(Records taken from a data source)
+-------+

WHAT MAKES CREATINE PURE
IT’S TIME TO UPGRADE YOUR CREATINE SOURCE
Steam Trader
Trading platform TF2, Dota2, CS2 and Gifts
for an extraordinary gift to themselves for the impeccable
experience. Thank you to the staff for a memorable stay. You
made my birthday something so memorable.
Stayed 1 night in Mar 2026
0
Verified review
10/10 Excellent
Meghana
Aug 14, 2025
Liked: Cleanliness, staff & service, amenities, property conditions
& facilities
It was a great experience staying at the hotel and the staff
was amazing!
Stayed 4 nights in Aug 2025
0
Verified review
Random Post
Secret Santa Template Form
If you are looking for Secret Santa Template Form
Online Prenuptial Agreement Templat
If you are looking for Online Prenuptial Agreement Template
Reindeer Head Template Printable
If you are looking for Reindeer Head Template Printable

+-------+

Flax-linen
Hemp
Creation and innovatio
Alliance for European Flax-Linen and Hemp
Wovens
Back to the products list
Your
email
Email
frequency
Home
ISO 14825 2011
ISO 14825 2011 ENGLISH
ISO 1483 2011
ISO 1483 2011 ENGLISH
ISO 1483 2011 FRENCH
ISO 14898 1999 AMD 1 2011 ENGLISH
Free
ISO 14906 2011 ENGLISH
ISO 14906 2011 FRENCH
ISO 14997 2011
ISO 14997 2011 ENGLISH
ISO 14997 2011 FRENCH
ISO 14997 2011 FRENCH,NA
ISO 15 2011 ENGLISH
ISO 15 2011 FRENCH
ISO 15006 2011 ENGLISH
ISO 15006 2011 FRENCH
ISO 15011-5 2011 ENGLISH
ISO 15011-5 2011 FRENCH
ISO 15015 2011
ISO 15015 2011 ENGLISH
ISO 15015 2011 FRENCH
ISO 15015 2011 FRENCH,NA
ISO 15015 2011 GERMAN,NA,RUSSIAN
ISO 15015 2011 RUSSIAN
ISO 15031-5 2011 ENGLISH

+-------+

EXERCISE: Reproduce verbatim the lines that begin with the one containing "WHAT MAKES CREATINE PURE" and end with the one containing "It was a great", including both of those lines.

FINISHED TASK:
WHAT MAKES CREATINE PURE
IT’S TIME TO UPGRADE YOUR CREATINE SOURCE
Steam Trader
Trading platform TF2, Dota2, CS2 and Gifts
for an extraordinary gift to themselves for the impeccable
experience. Thank you to the staff for a memorable stay. You
made my birthday something so memorable.
Stayed 1 night in Mar 2026
0
Verified review
10/10 Excellent
Meghana
Aug 14, 2025
Liked: Cleanliness, staff & service, amenities, property conditions
& facilities
It was a great experience staying at the hotel and the staff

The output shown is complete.